Task to complete:
The records below are to be copied exactly, with their pictures left out.

►

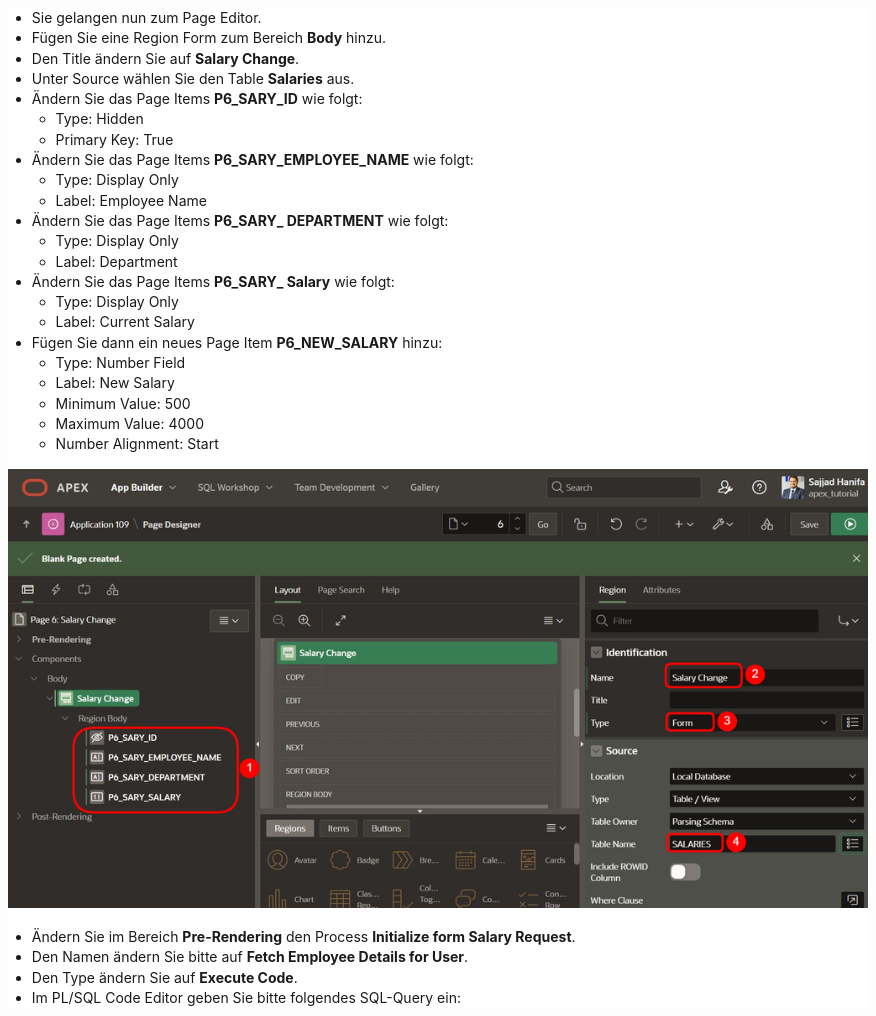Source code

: - Sie gelangen nun zum Page Editor.  
- Fügen Sie eine Region Form zum Bereich **Body** hinzu.
- Den Title ändern Sie auf **Salary Change**.
- Unter Source wählen Sie den Table **Salaries** aus.
- Ändern Sie das Page Items **P6_SARY_ID** wie folgt:
  - Type: Hidden
  - Primary Key: True
- Ändern Sie das Page Items **P6_SARY_EMPLOYEE_NAME** wie folgt:
  - Type: Display Only
  - Label: Employee Name
- Ändern Sie das Page Items **P6_SARY_ DEPARTMENT** wie folgt:
  - Type: Display Only
  - Label: Department
- Ändern Sie das Page Items **P6_SARY_ Salary** wie folgt:
  - Type: Display Only
  - Label: Current Salary
- Fügen Sie dann ein neues Page Item **P6_NEW_SALARY** hinzu:
  - Type: Number Field
  - Label: New Salary
  - Minimum Value: 500
  - Maximum Value: 4000
  - Number Alignment: Start

![](../../assets/Kapitel-16/Process_22.jpg)

- Ändern Sie im Bereich **Pre-Rendering** den Process **Initialize form Salary Request**.  
- Den Namen ändern Sie bitte auf **Fetch Employee Details for User**.  
- Den Type ändern Sie auf **Execute Code**.  
- Im PL/SQL Code Editor geben Sie bitte folgendes SQL-Query ein:  
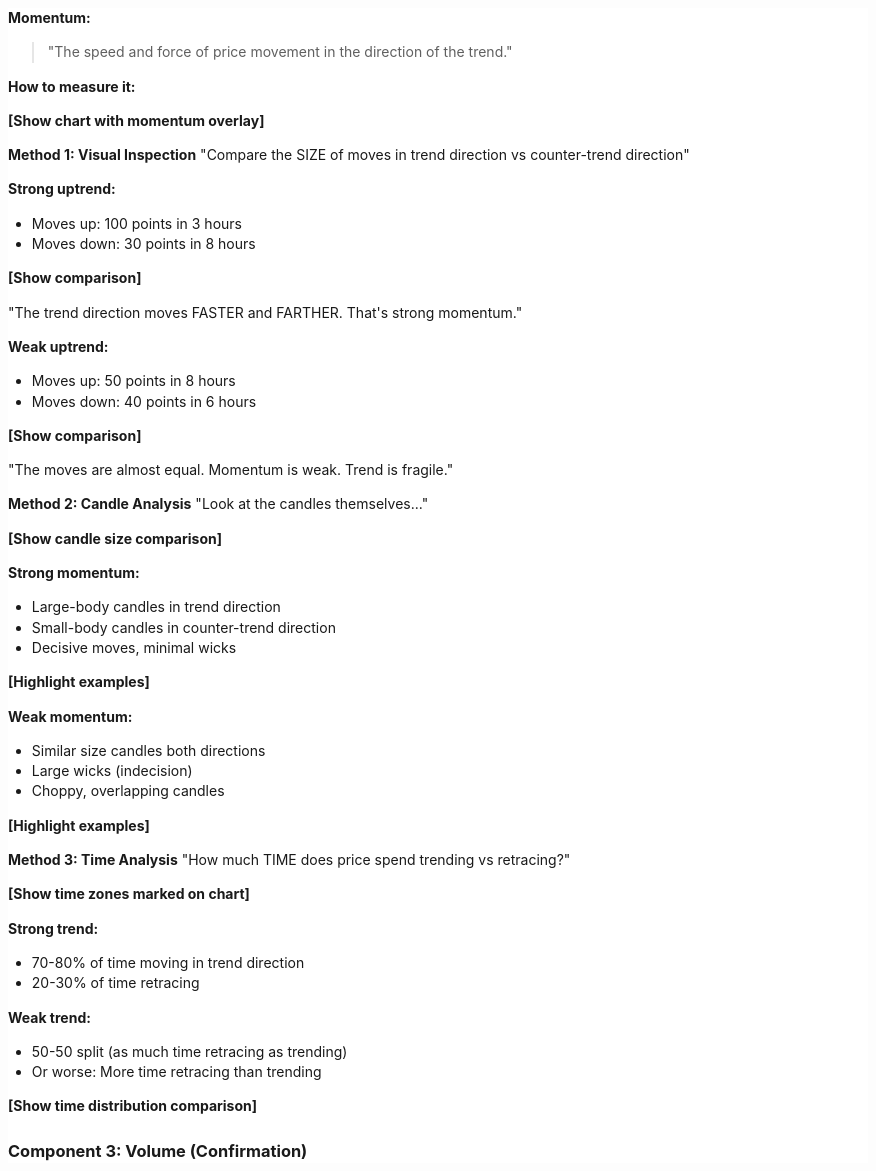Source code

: **Momentum:**
> "The speed and force of price movement in the direction of the trend."

**How to measure it:**

**[Show chart with momentum overlay]**

**Method 1: Visual Inspection**
"Compare the SIZE of moves in trend direction vs counter-trend direction"

**Strong uptrend:**
- Moves up: 100 points in 3 hours
- Moves down: 30 points in 8 hours

**[Show comparison]**

"The trend direction moves FASTER and FARTHER. That's strong momentum."

**Weak uptrend:**
- Moves up: 50 points in 8 hours
- Moves down: 40 points in 6 hours

**[Show comparison]**

"The moves are almost equal. Momentum is weak. Trend is fragile."

**Method 2: Candle Analysis**
"Look at the candles themselves..."

**[Show candle size comparison]**

**Strong momentum:**
- Large-body candles in trend direction
- Small-body candles in counter-trend direction
- Decisive moves, minimal wicks

**[Highlight examples]**

**Weak momentum:**
- Similar size candles both directions
- Large wicks (indecision)
- Choppy, overlapping candles

**[Highlight examples]**

**Method 3: Time Analysis**
"How much TIME does price spend trending vs retracing?"

**[Show time zones marked on chart]**

**Strong trend:**
- 70-80% of time moving in trend direction
- 20-30% of time retracing

**Weak trend:**
- 50-50 split (as much time retracing as trending)
- Or worse: More time retracing than trending

**[Show time distribution comparison]**

### Component 3: Volume (Confirmation)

◄

Result of the task:
Source code

: - Sie gelangen nun zum Page Editor.  
- Fügen Sie eine Region Form zum Bereich **Body** hinzu.
- Den Title ändern Sie auf **Salary Change**.
- Unter Source wählen Sie den Table **Salaries** aus.
- Ändern Sie das Page Items **P6_SARY_ID** wie folgt:
  - Type: Hidden
  - Primary Key: True
- Ändern Sie das Page Items **P6_SARY_EMPLOYEE_NAME** wie folgt:
  - Type: Display Only
  - Label: Employee Name
- Ändern Sie das Page Items **P6_SARY_ DEPARTMENT** wie folgt:
  - Type: Display Only
  - Label: Department
- Ändern Sie das Page Items **P6_SARY_ Salary** wie folgt:
  - Type: Display Only
  - Label: Current Salary
- Fügen Sie dann ein neues Page Item **P6_NEW_SALARY** hinzu:
  - Type: Number Field
  - Label: New Salary
  - Minimum Value: 500
  - Maximum Value: 4000
  - Number Alignment: Start

![](../../assets/Kapitel-16/Process_22.jpg)

- Ändern Sie im Bereich **Pre-Rendering** den Process **Initialize form Salary Request**.  
- Den Namen ändern Sie bitte auf **Fetch Employee Details for User**.  
- Den Type ändern Sie auf **Execute Code**.  
- Im PL/SQL Code Editor geben Sie bitte folgendes SQL-Query ein:  
Source code

: **Momentum:**
> "The speed and force of price movement in the direction of the trend."

**How to measure it:**

**[Show chart with momentum overlay]**

**Method 1: Visual Inspection**
"Compare the SIZE of moves in trend direction vs counter-trend direction"

**Strong uptrend:**
- Moves up: 100 points in 3 hours
- Moves down: 30 points in 8 hours

**[Show comparison]**

"The trend direction moves FASTER and FARTHER. That's strong momentum."

**Weak uptrend:**
- Moves up: 50 points in 8 hours
- Moves down: 40 points in 6 hours

**[Show comparison]**

"The moves are almost equal. Momentum is weak. Trend is fragile."

**Method 2: Candle Analysis**
"Look at the candles themselves..."

**[Show candle size comparison]**

**Strong momentum:**
- Large-body candles in trend direction
- Small-body candles in counter-trend direction
- Decisive moves, minimal wicks

**[Highlight examples]**

**Weak momentum:**
- Similar size candles both directions
- Large wicks (indecision)
- Choppy, overlapping candles

**[Highlight examples]**

**Method 3: Time Analysis**
"How much TIME does price spend trending vs retracing?"

**[Show time zones marked on chart]**

**Strong trend:**
- 70-80% of time moving in trend direction
- 20-30% of time retracing

**Weak trend:**
- 50-50 split (as much time retracing as trending)
- Or worse: More time retracing than trending

**[Show time distribution comparison]**

### Component 3: Volume (Confirmation)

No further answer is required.